“Midway upon the journey of our life, I found myself within a dark wood.” Dante’s famous opening line from The Divine Comedy, the greatest of all Italian renaissance texts, aptly describes the Albanese Labor government’s approach to nuclear power in Australia, a metaphor for confusion.
Last week, I returned from a US study tour on nuclear energy, where I witnessed the astonishing momentum of research reshaping the global energy landscape. This reinforced my belief that Australia’s emissions reduction pathway cannot ignore nuclear. Globally, any serious roadmap to emissions reduction must include nuclear.
While Australia continues to debate the merits of nuclear energy, our renewables transition is mired in challenges from grid integration, the social licence of transmission infrastructure, to an ever expanding environmental footprint.
We need a technology agnostic energy mix that includes all abundant energy resources. Australia sits on approximately 30% of the world's uranium reserves, the largest known deposits on Earth. We are literally sitting on a key solution to our energy challenges while steadfastly refusing to use it. It is an absurd situation that would be laughable if the stakes were not so high. We are already mining and exporting uranium overseas for other countries’ civil nuclear programs, so why not use our own resources to benefit ourselves?
World energy consumption is forecast to rise nearly 50% by 2050, and conservative estimates predict that global electricity demand will nearly double. Data centres, manufacturing, electrification of transport and the industrialisation of Asia and Africa are driving energy demands that intermittent renewables simply cannot meet on their own. Countries that recognise this reality are positioning themselves as energy superpowers of the 21st century. Those that do not will be left behind.
The American researchers I met were genuinely excited about 3D printed micro-reactors, small modular reactors, advanced fuel cycles, and Generation IV technologies. They showcased breakthroughs that rapidly compress manufacturing and deployment timelines, and make nuclear energy the safest, most flexible form of energy ever developed. With AEMO forecasting that our electricity consumption from the grid will more than double by 2050, we need all the clean energy we can get.
Nuclear energy remains the only proven technology capable of delivering large-scale, carbon-free baseload power. Countries that have successfully decarbonised their grids, like France, where nearly 70% of electricity comes from nuclear, demonstrate how reliable, consistent nuclear power is essential to driving meaningful emissions reductions.

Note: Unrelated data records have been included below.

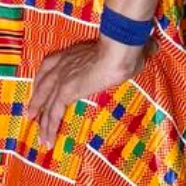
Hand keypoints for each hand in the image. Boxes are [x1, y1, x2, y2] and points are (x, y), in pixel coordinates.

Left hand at [28, 34, 145, 149]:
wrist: (118, 51)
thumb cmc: (125, 48)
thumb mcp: (130, 49)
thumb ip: (139, 49)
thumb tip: (155, 46)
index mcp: (70, 54)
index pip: (49, 66)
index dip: (43, 80)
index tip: (40, 89)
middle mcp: (60, 65)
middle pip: (41, 85)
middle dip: (36, 100)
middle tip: (31, 113)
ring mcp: (61, 79)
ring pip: (45, 103)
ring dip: (41, 120)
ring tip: (40, 135)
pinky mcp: (65, 92)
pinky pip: (52, 113)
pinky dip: (48, 127)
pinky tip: (47, 139)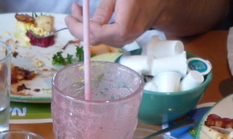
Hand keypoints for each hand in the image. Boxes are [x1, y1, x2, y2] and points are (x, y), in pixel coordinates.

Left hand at [65, 0, 228, 46]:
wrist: (162, 1)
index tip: (70, 15)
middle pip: (96, 40)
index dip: (79, 27)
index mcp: (124, 26)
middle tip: (71, 14)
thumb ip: (103, 8)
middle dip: (79, 27)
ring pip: (99, 39)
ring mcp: (126, 39)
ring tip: (77, 12)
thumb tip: (86, 19)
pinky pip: (105, 37)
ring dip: (85, 27)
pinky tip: (88, 18)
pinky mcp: (125, 37)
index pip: (96, 34)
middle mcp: (125, 37)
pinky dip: (94, 28)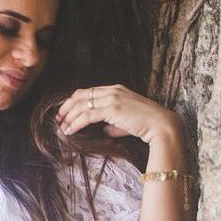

The momentum is undeniable. The UK is investing billions in new nuclear capacity, and countries once skeptical of nuclear power are reconsidering, as their decarbonisation challenges increase. At COP29, 31 countries endorsed the Declaration to Triple Nuclear Energy Capacity by 2050. We are in the middle of a global nuclear renaissance.
The absurdity of Australia's position becomes pronounced when we consider recent events. Take our Prime Minister's recent return from New York, where he lobbied ferociously for Australia to host next year's COP climate summit. Nuclear energy will undoubtedly be a key discussion point at this gathering. What will Australia do when this topic hits the agenda? Recuse itself from the conversation? Turkey certainly won’t.
Or consider the Prime Minister's upcoming visit to meet President Trump next month. They will discuss AUKUS and the provision of nuclear-powered submarines to Australia in a partnership that includes our government's $12 billion investment to service these nuclear vessels in Perth. What will our Prime Minister say if President Trump raises the possibility of a civil nuclear agreement? "Thanks, but we are not interested"?
The contradictions are staggering. We are happy to embrace nuclear technology when it serves our defence needs, investing billions in nuclear-powered submarines, yet we refuse to consider how this same technology could transform our energy sector and help achieve our climate goals.
As Peter Malinauskas, SA Premier told the Energy Nation Forum last week, “We don’t achieve net zero globally and the timelines that we want without nuclear energy playing a far bigger role.” It is that simple. Renewables are a part of our energy mix, but they cannot provide the baseload power that our economy requires. Battery storage, while improving, remains expensive at grid scale and cannot fill seasonal gaps in renewable generation.
The rest of the world is moving forward with nuclear technology while we stand still, hamstrung by legislation that bans nuclear power despite our massive uranium reserves and growing energy needs.
The choice is clear. We can keep exporting uranium while importing energy solutions from other countries, or we can harness our natural advantages to become a clean-energy superpower. The nuclear technology exists. The resources exist. What we need now is the political will to act.